_TASK GOAL_: Copy the data word for word, keeping every line.

_WORKING DATA_:
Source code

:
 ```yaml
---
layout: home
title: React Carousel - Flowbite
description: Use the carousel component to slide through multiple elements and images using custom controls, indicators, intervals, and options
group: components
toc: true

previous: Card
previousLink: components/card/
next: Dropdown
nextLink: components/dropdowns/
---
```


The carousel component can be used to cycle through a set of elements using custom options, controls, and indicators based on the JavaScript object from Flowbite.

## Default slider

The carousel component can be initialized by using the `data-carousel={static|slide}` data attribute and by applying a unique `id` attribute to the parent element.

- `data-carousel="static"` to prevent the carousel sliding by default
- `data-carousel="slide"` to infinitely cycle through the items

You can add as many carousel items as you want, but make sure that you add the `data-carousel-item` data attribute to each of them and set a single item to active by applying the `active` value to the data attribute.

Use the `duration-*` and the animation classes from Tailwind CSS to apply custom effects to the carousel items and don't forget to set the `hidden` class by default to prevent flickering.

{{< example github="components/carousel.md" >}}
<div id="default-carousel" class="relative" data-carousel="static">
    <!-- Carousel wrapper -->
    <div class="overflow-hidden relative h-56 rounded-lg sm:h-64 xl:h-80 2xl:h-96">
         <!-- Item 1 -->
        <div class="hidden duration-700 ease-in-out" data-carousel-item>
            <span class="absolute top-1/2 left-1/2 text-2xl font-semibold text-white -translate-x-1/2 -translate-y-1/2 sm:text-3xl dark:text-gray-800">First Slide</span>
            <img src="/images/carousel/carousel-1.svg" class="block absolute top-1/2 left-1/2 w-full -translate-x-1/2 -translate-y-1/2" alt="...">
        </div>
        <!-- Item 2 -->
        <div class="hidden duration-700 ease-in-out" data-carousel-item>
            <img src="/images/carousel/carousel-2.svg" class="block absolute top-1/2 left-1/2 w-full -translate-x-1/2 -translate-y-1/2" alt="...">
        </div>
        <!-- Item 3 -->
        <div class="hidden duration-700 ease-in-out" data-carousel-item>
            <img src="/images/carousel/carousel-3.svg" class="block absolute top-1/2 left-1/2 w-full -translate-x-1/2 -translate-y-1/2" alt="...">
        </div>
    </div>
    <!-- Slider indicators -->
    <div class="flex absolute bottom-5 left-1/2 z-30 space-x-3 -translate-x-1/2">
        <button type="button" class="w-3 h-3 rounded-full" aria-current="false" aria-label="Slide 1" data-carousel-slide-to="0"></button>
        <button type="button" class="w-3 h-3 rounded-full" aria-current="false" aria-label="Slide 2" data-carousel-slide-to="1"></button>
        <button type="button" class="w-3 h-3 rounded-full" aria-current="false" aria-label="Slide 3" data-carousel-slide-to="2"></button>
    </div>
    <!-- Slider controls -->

_ANSWER FOR THE TASK_:
Source code

:
 ```yaml
---
layout: home
title: React Carousel - Flowbite
description: Use the carousel component to slide through multiple elements and images using custom controls, indicators, intervals, and options
group: components
toc: true

previous: Card
previousLink: components/card/
next: Dropdown
nextLink: components/dropdowns/
---
```


The carousel component can be used to cycle through a set of elements using custom options, controls, and indicators based on the JavaScript object from Flowbite.

## Default slider

The carousel component can be initialized by using the `data-carousel={static|slide}` data attribute and by applying a unique `id` attribute to the parent element.

- `data-carousel="static"` to prevent the carousel sliding by default
- `data-carousel="slide"` to infinitely cycle through the items

You can add as many carousel items as you want, but make sure that you add the `data-carousel-item` data attribute to each of them and set a single item to active by applying the `active` value to the data attribute.

Use the `duration-*` and the animation classes from Tailwind CSS to apply custom effects to the carousel items and don't forget to set the `hidden` class by default to prevent flickering.

{{< example github="components/carousel.md" >}}
<div id="default-carousel" class="relative" data-carousel="static">
    <!-- Carousel wrapper -->
    <div class="overflow-hidden relative h-56 rounded-lg sm:h-64 xl:h-80 2xl:h-96">
         <!-- Item 1 -->
        <div class="hidden duration-700 ease-in-out" data-carousel-item>
            <span class="absolute top-1/2 left-1/2 text-2xl font-semibold text-white -translate-x-1/2 -translate-y-1/2 sm:text-3xl dark:text-gray-800">First Slide</span>
            <img src="/images/carousel/carousel-1.svg" class="block absolute top-1/2 left-1/2 w-full -translate-x-1/2 -translate-y-1/2" alt="...">
        </div>
        <!-- Item 2 -->
        <div class="hidden duration-700 ease-in-out" data-carousel-item>
            <img src="/images/carousel/carousel-2.svg" class="block absolute top-1/2 left-1/2 w-full -translate-x-1/2 -translate-y-1/2" alt="...">
        </div>
        <!-- Item 3 -->
        <div class="hidden duration-700 ease-in-out" data-carousel-item>
            <img src="/images/carousel/carousel-3.svg" class="block absolute top-1/2 left-1/2 w-full -translate-x-1/2 -translate-y-1/2" alt="...">
        </div>
    </div>
    <!-- Slider indicators -->
    <div class="flex absolute bottom-5 left-1/2 z-30 space-x-3 -translate-x-1/2">
        <button type="button" class="w-3 h-3 rounded-full" aria-current="false" aria-label="Slide 1" data-carousel-slide-to="0"></button>
        <button type="button" class="w-3 h-3 rounded-full" aria-current="false" aria-label="Slide 2" data-carousel-slide-to="1"></button>
        <button type="button" class="w-3 h-3 rounded-full" aria-current="false" aria-label="Slide 3" data-carousel-slide-to="2"></button>
    </div>
    <!-- Slider controls -->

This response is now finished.